Faculty of Chemistry, University of Warsaw, Pasteura 1 Str., PL 02-093 Warsaw, Poland; Nencki Institute of Experimental Biology of Polish Academy of Sciences, Pasteura 3 St., 02-093 Warsaw, Poland.
Faculty of Chemistry, University of Warsaw, Pasteura 1 Str., PL 02-093 Warsaw, Poland.
Spectrochim Acta A Mol Biomol Spectrosc. 2023 Jul 5;295:122606. doi: 10.1016/j.saa.2023.122606. Epub 2023 Mar 13.
The DNA biosensors are powerful tools in the gene mutation or pathogens detection. That is why there are a lot of DNA detection strategies and methods. Here we present the insight on a slightly overlooked DNA detection technique, surface-enhanced Raman scattering (SERS). The present work is a summary of the influence of the plasmonic metal of the SERS substrate and strategy of the sandwich-type biosensor construction, simply the placement of the Raman reporter and mismatches, on the SERS signal enhancement. We found that, although in general there is an increase in the intensity of the SERS signal when the distance between the Raman scatterer and the SERS-active surface decreases, for this type of DNA SERS sensor a greater intensity of the measured Raman signal is usually observed when the Raman reporter is farther away from the plasmonic substrate. This is probably caused by a significant change in the hybridisation efficiency for the different structures of the sensor analysed due to some steric hindrances.

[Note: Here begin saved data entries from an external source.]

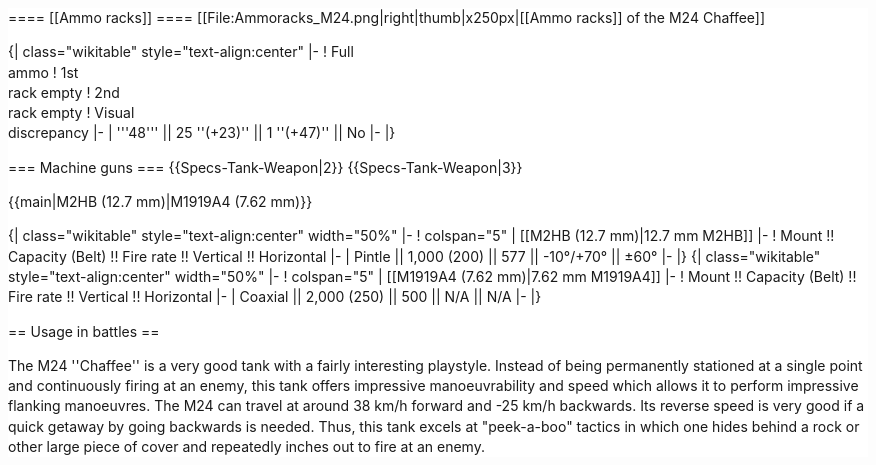 ==== [[Ammo racks]] ====
[[File:Ammoracks_M24.png|right|thumb|x250px|[[Ammo racks]] of the M24 Chaffee]]

{| class="wikitable" style="text-align:center"
|-
! Full<br>ammo
! 1st<br>rack empty
! 2nd<br>rack empty
! Visual<br>discrepancy
|-
| '''48''' ||  25&nbsp;''(+23)'' || 1&nbsp;''(+47)'' || No
|-
|}

=== Machine guns ===
{{Specs-Tank-Weapon|2}}
{{Specs-Tank-Weapon|3}}

{{main|M2HB (12.7 mm)|M1919A4 (7.62 mm)}}

{| class="wikitable" style="text-align:center" width="50%"
|-
! colspan="5" | [[M2HB (12.7 mm)|12.7 mm M2HB]]
|-
! Mount !! Capacity (Belt) !! Fire rate !! Vertical !! Horizontal
|-
| Pintle || 1,000 (200) || 577 || -10°/+70° || ±60°
|-
|}
{| class="wikitable" style="text-align:center" width="50%"
|-
! colspan="5" | [[M1919A4 (7.62 mm)|7.62 mm M1919A4]]
|-
! Mount !! Capacity (Belt) !! Fire rate !! Vertical !! Horizontal
|-
| Coaxial || 2,000 (250) || 500 || N/A || N/A
|-
|}

== Usage in battles ==

The M24 ''Chaffee'' is a very good tank with a fairly interesting playstyle. Instead of being permanently stationed at a single point and continuously firing at an enemy, this tank offers impressive manoeuvrability and speed which allows it to perform impressive flanking manoeuvres. The M24 can travel at around 38 km/h forward and -25 km/h backwards. Its reverse speed is very good if a quick getaway by going backwards is needed. Thus, this tank excels at "peek-a-boo" tactics in which one hides behind a rock or other large piece of cover and repeatedly inches out to fire at an enemy.

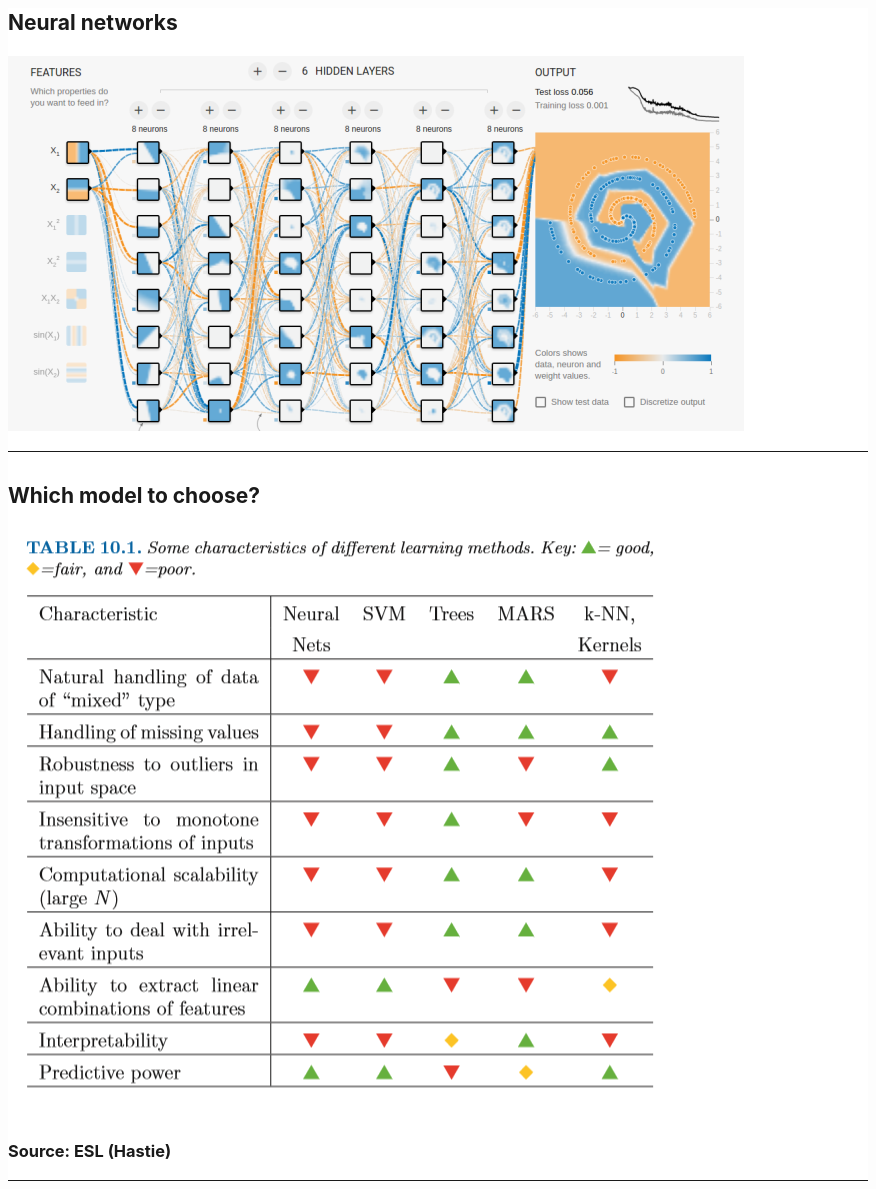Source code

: 
## Neural networks

![](assets/img/nn.png)

---

## Which model to choose?

![](assets/img/models.png)
### Source: ESL (Hastie)

---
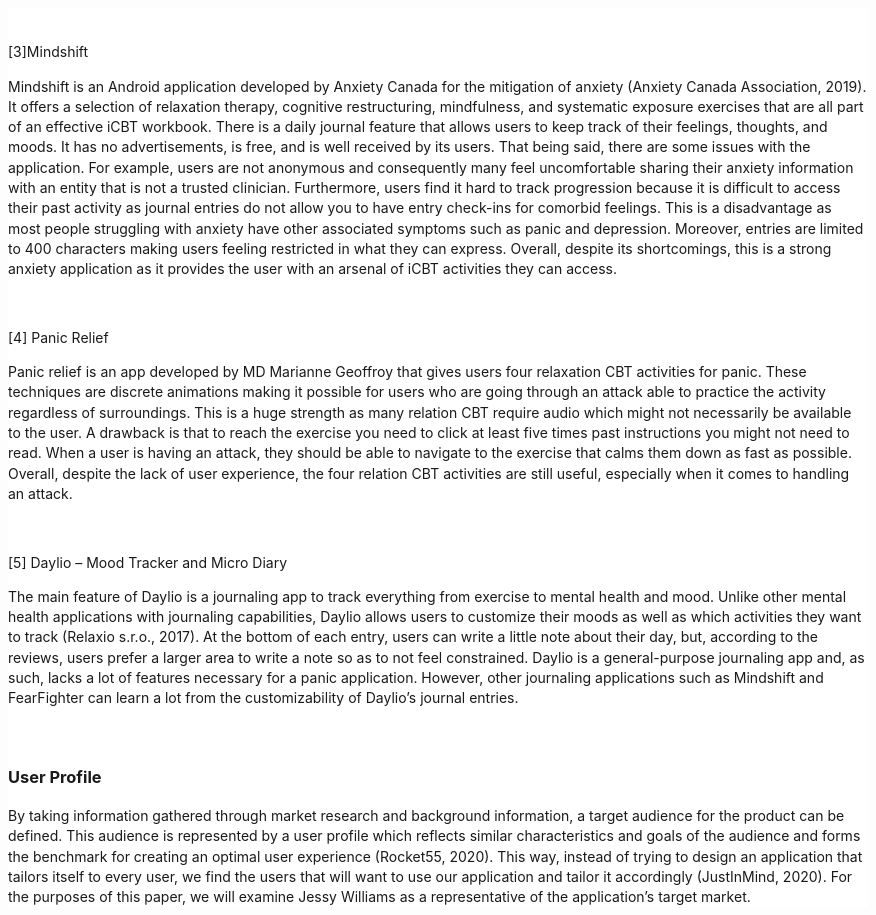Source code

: <br>

[3]Mindshift

Mindshift is an Android application developed by Anxiety Canada for the mitigation of anxiety (Anxiety Canada Association, 2019).  It offers a selection of relaxation therapy, cognitive restructuring, mindfulness, and systematic exposure exercises that are all part of an effective iCBT workbook. There is a daily journal feature that allows users to keep track of their feelings, thoughts, and moods. It has no advertisements, is free, and is well received by its users. That being said, there are some issues with the application. For example, users are not anonymous and consequently many feel uncomfortable sharing their anxiety information with an entity that is not a trusted clinician. Furthermore, users find it hard to track progression because it is difficult to access their past activity as journal entries do not allow you to have entry check-ins for comorbid feelings. This is a disadvantage as most people struggling with anxiety have other associated symptoms such as panic and depression. Moreover, entries are limited to 400 characters making users feeling restricted in what they can express. Overall, despite its shortcomings, this is a strong anxiety application as it provides the user with an arsenal of iCBT activities they can access. 

<br>

[4] Panic Relief

Panic relief is an app developed by MD Marianne Geoffroy that gives users four relaxation CBT activities for panic.  These techniques are discrete animations making it possible for users who are going through an attack able to practice the activity regardless of surroundings. This is a huge strength as many relation CBT require audio which might not necessarily be available to the user. A drawback is that to reach the exercise you need to click at least five times past instructions you might not need to read. When a user is having an attack, they should be able to navigate to the exercise that calms them down as fast as possible. Overall, despite the lack of user experience, the four relation CBT activities are still useful, especially when it comes to handling an attack. 

<br>

[5] Daylio – Mood Tracker and Micro Diary

The main feature of Daylio is a journaling app to track everything from exercise to mental health and mood. Unlike other mental health applications with journaling capabilities, Daylio allows users to customize their moods as well as which activities they want to track (Relaxio s.r.o., 2017). At the bottom of each entry, users can write a little note about their day, but, according to the reviews, users prefer a larger area to write a note so as to not feel constrained. Daylio is a general-purpose journaling app and, as such, lacks a lot of features necessary for a panic application. However, other journaling applications such as Mindshift and FearFighter can learn a lot from the customizability of Daylio’s journal entries. 

<br>

### User Profile

By taking information gathered through market research and background information, a target audience for the product can be defined. This audience is represented by a user profile which reflects similar characteristics and goals of the audience and forms the benchmark for creating an optimal user experience (Rocket55, 2020). This way, instead of trying to design an application that tailors itself to every user, we find the users that will want to use our application and tailor it accordingly (JustInMind, 2020). For the purposes of this paper, we will examine Jessy Williams as a representative of the application’s target market.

DNA 生物传感器是基因突变或病原体检测的有力工具。这就是为什么有很多 DNA 检测策略和方法。在这里,我们介绍了一个稍微被忽视的 DNA 检测技术,表面增强拉曼散射(SERS)的深入了解。目前的工作是对 SERS 衬底的等离子体金属和三明治型生物传感器构建策略(即拉曼报告分子和错配的简单放置)对 SERS 信号增强的影响的总结。我们发现,尽管通常当拉曼散射体和 SERS 活性表面之间的距离减小时,SERS 信号的强度会增加,但对于这种类型的 DNA SERS 传感器,当拉曼报告分子远离等离子体衬底时,通常会观察到测量的拉曼信号的强度更大。这可能是由于由于一些空间位阻,分析的传感器的不同结构的杂交效率发生了显著变化。